Pour se protéger des dangers, surtout pour ceux qui travaillent dans les rues (celles de Bangkok en particulier, dont les embouteillages sont parmi les plus importants au monde), les conducteurs qui se sentent menacés par les accidents posent sur le tableau de bord une ou des images de Bouddha, ou encore celles de moines renommés, comme ce chauffeur de taxi dans la figure 52. « À Bangkok, de nombreux chauffeurs de taxi décorent leur tableau de bord de talismans et d’images pieuses pour se protéger des dangers de la circulation chaotique. »223 Ces « nomades » trouvent une sérénité spirituelle dans la décoration de leur autel personnel et croient en leur pouvoir protecteur.

Fig. 52 : Le tableau de bord d’un taxi décoré d’images de Bouddha et de maîtres moines

222 MAUPETIT Philippe, op.cit., p. 21. 223

Du fait qu’ils suivent strictement les 227 règles et qu’ils sont les représentants du Bouddha, les moines représentent symboliquement l’image de la bonté et semblent avoir quelques pouvoirs « surnaturels » qui protègent du mal. Certains bouddhistes croient ainsi que les amulettes, qui sont rendues sacrées dans les cérémonies présidées par des maîtres moines, possèdent un pouvoir protecteur. Les statuettes de Bouddha inventées originellement pour la mémoire du seigneur deviennent donc des objets de valeur, dont certaines sont très recherchées sur le marché. Le « bouddhisme commercial » ou le

business bouddhisme ne cesse pas d’être jugé comme une tentation vers le monde matériel

que les successeurs du Bouddha devraient en fait éviter.
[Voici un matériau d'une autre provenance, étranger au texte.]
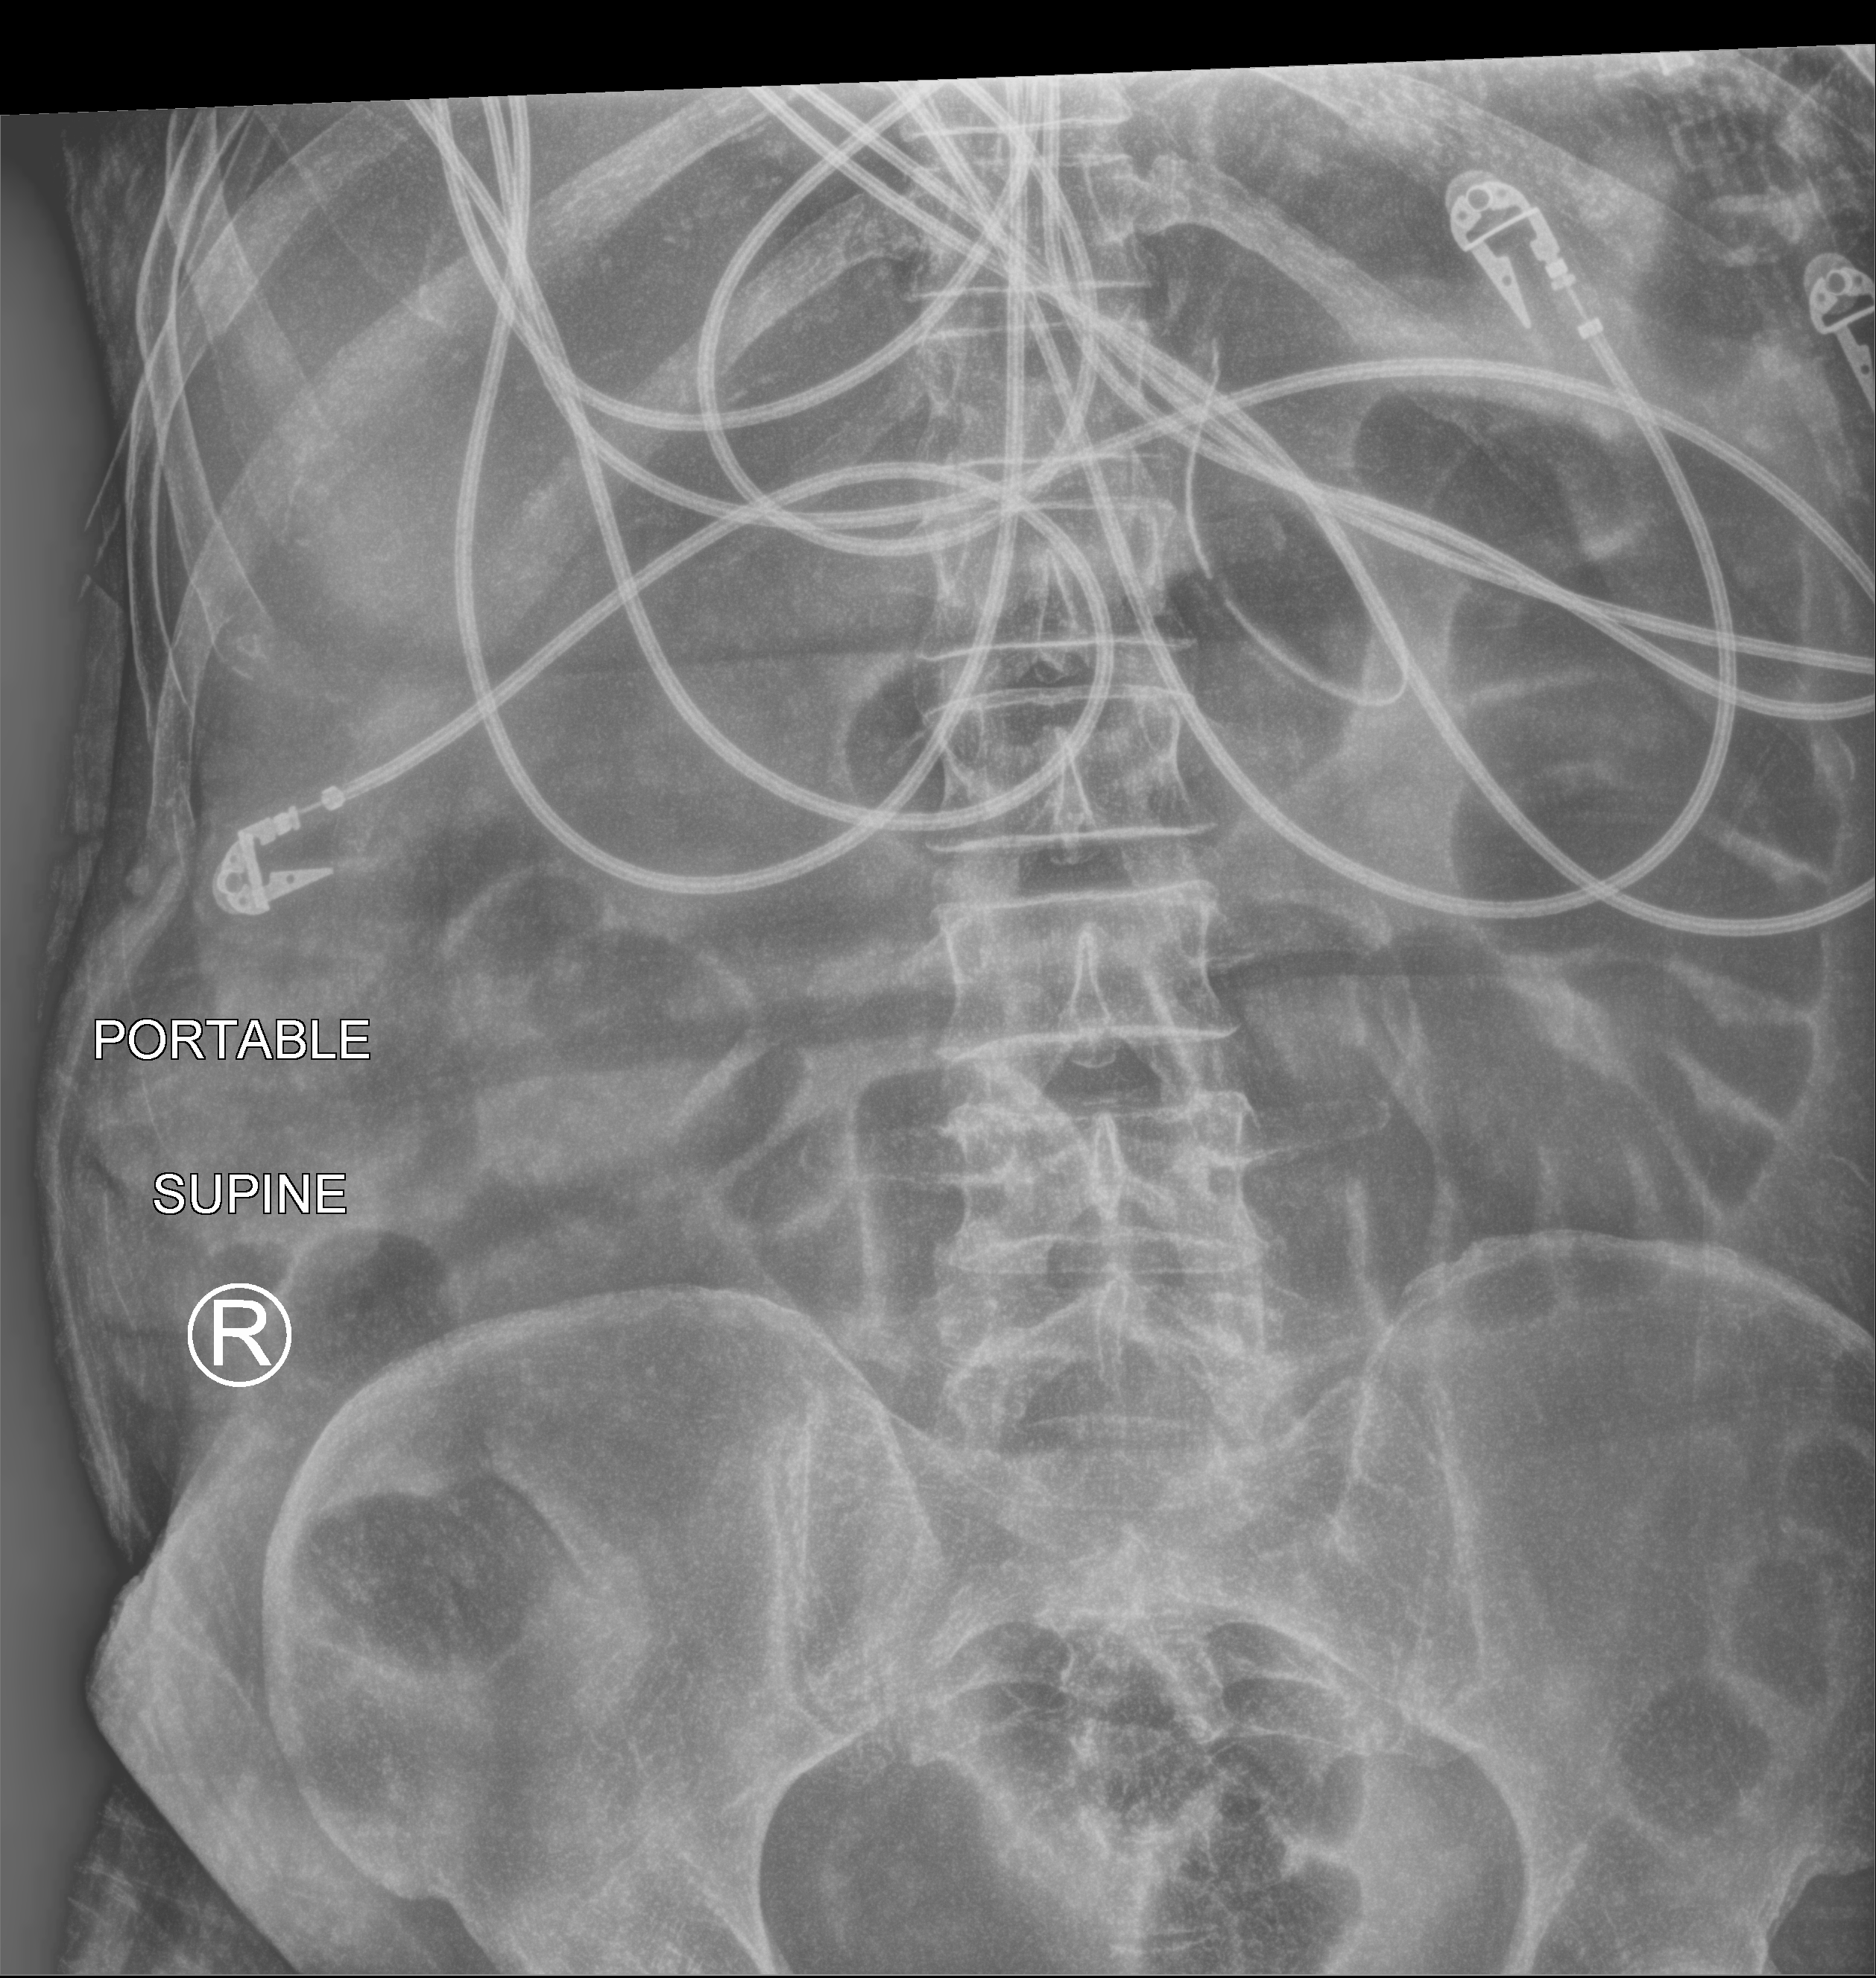
Portable abdomen radiograph, anteroposterior (AP) projection. Patient hospitalised with COVID-19; male, aged 60–74 years.
From the hospital-stay record, not from the radiograph (when in the stay this image was taken is not recorded): admitted to intensive care during this hospital stay: yes; length of hospital stay: 54 days.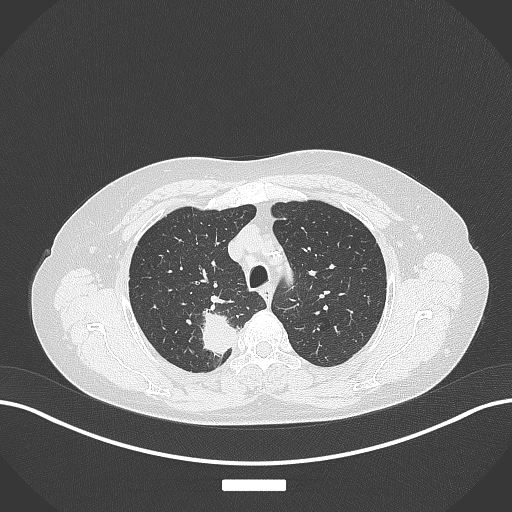
Chest CT, one axial slice; slice 302 of 357 in the series (ordered by position); reconstruction kernel B70f; lung window (W 1500 / L -600 HU); 1 mm slice thickness; 512 × 512 image matrix, field of view 400 × 400 mm. Female patient, age 62 years. From the clinical record (not read from this slice): clinical TNM (as recorded): T1c N1 M0.
Structures marked on this image (rectangle marked by the reading radiologist):
- lung tumour (recorded histology: squamous cell carcinoma): box from (x=199, y=303) to (x=238, y=358) px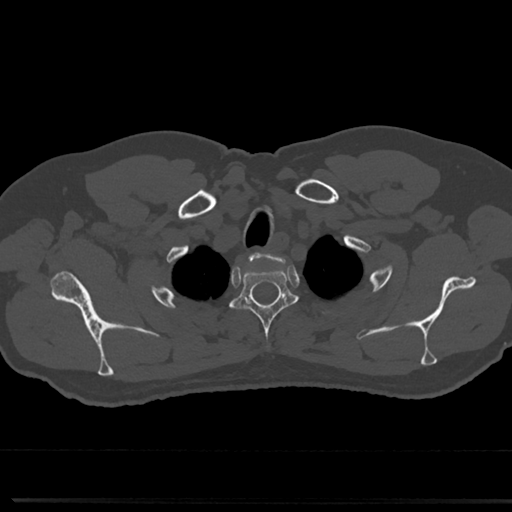
CT including the spine, one axial slice. Position 636 of 817 along the scan axis. Reconstruction kernel Br40s/3. 120 kVp. Bone window (W 1800 / L 400 HU). 0.5 mm slice thickness. 512 × 512 image matrix. Male patient, age 61 years. From the clinical record (not read from this slice): primary cancer: prostate.
Structures marked on this image (semi-automatic segmentation, software-assisted and operator-edited):
- T2 vertebra: box from (x=233, y=262) to (x=295, y=354) px
- T3 vertebra: (x=302, y=313)–(x=310, y=322)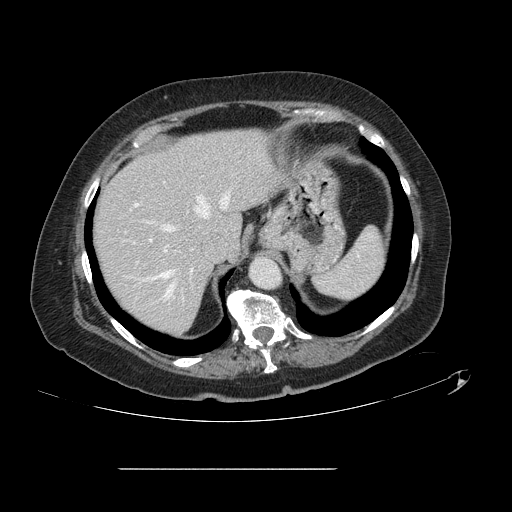
Contrast-enhanced abdominal CT, one axial slice. 120 kVp. Intravenous contrast given. Soft-tissue window (W 400 / L 40 HU). 512 × 512 image matrix, field of view 439 × 439 mm. Case-level facts recorded for this patient, not image findings: patient: male, age 43 years at operation; diagnosis: colorectal cancer liver metastases, imaged before liver resection; multiple liver metastases: no; largest metastasis: 2.4 cm; disease in both lobes: no.
Annotated regions visible in this slice (outlined manually by an expert reader):
- hepatic veins: bounding box (x1, y1, x2, y2) in pixels: (152, 191, 230, 296)
- liver: (92, 130, 281, 334)
- planned liver remnant (the part of the liver to remain after resection): (93, 130, 280, 334)
- portal vein (with intrahepatic branches): (135, 204, 166, 252)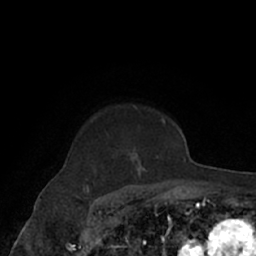
Breast MRI (dynamic contrast-enhanced), one axial slice. Cropped to one breast. Dynamic contrast-enhanced series, time point 2 of 7 at this slice position (early post-contrast). 1.5 T. TE 3 ms, TR 6.2 ms. 2.4 mm slice thickness. 256 × 256 image matrix, field of view 160 × 160 mm. Female patient.
Structures marked on this image (semi-automatically segmented with operator editing):
- enhancing-tissue mask used for the functional tumour volume (all voxels passing the contrast-enhancement thresholds inside the analysis volume; usually the tumour): box from (x=96, y=106) to (x=171, y=182) px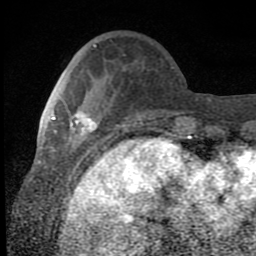
Breast MRI (dynamic contrast-enhanced), one axial slice. Slice 23 of 80 in the series (ordered by position). Cropped to one breast. Dynamic contrast-enhanced series, time point 2 of 8 at this slice position (early post-contrast). 1.5 T. TE 2.7 ms, TR 6.8 ms. 2 mm slice thickness. 256 × 256 image matrix. Female patient.
Annotated regions visible in this slice (semi-automatic segmentation, software-assisted and operator-edited):
- enhancing-tissue mask used for the functional tumour volume (all voxels passing the contrast-enhancement thresholds inside the analysis volume; usually the tumour): box from (x=50, y=111) to (x=98, y=151) px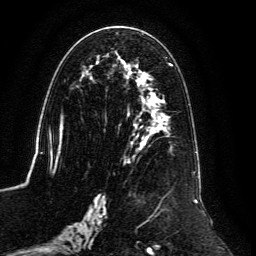
Breast MRI, one axial slice. Position 66 of 134 along the scan axis. Cropped to one breast. Dynamic contrast-enhanced series, time point 2 of 6 at this slice position (early post-contrast). 3 T. TE 4.6 ms, TR 8.8 ms. 1.2 mm slice thickness. 256 × 256 image matrix, field of view 200 × 200 mm. Female patient.
Structures marked on this image (semi-automatically segmented with operator editing):
- enhancing-tissue mask used for the functional tumour volume (all voxels passing the contrast-enhancement thresholds inside the analysis volume; usually the tumour): bounding box <59,33,201,239> (left, top, right, bottom; pixels)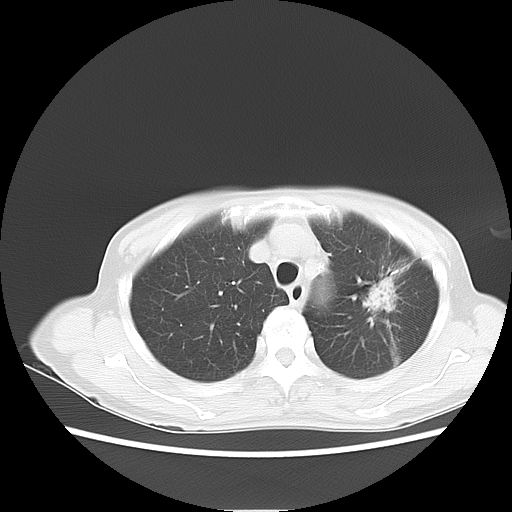
Chest CT, one axial slice. Position 8 of 13 along the scan axis. Reconstruction kernel LUNG. Lung window (W 1500 / L -600 HU). 5 mm slice thickness. 512 × 512 image matrix, field of view 350 × 350 mm. Female patient, age 71 years. Case-level facts recorded for this patient, not image findings: clinical TNM (as recorded): T2 N0 M0.
Outlined on this slice (rectangle marked by the reading radiologist):
- lung tumour (recorded histology: adenocarcinoma): bounding box [x1, y1, x2, y2] px = [360, 270, 401, 319]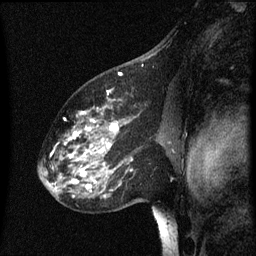
Breast MRI (dynamic contrast-enhanced), one sagittal slice. Position 40 of 60 along the scan axis. Dynamic contrast-enhanced series, image 2 of 3 at this slice position (ordered by acquisition). 1.5 T. TE 4.2 ms, TR 8 ms. 256 × 256 image matrix, field of view 200 × 200 mm. Patient: female, 60 years.
Structures marked on this image (semi-automatically segmented with operator editing):
- analysis volume of interest (the breast-tissue region the enhancement analysis was run in; not a lesion): box from (x=49, y=100) to (x=152, y=197) px
- tumour enhancement mask (voxels above the 70 % enhancement threshold inside the analysis volume of interest): (x=56, y=112)–(x=134, y=197)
Les icônes de moines bouddhistes s’éloignent de leurs fonctions normales de représentants du Bouddha. Elles sont désormais porteuses de prétendus pouvoirs magiques qui tendent plutôt vers l’animisme.

Dans la figure 53, les bouddhistes participant à une cérémonie sont trop nombreux pour se faire asperger d’eau bénite de façon normale. Pour répondre à la demande de la foule, ces moines ont disposé des tuyaux à travers lesquels l’eau est poussée par des moteurs pour qu’elle atteigne tout le monde. L’eau bénite dans ce contexte ressemble à un produit industrialisé et paraît dès lors moins sacrée. Cette image inhabituelle évoque la manière dont les champions de formule 1 s’aspergent de champagne pour célébrer leur victoire : image plutôt équivoque s’agissant de moines.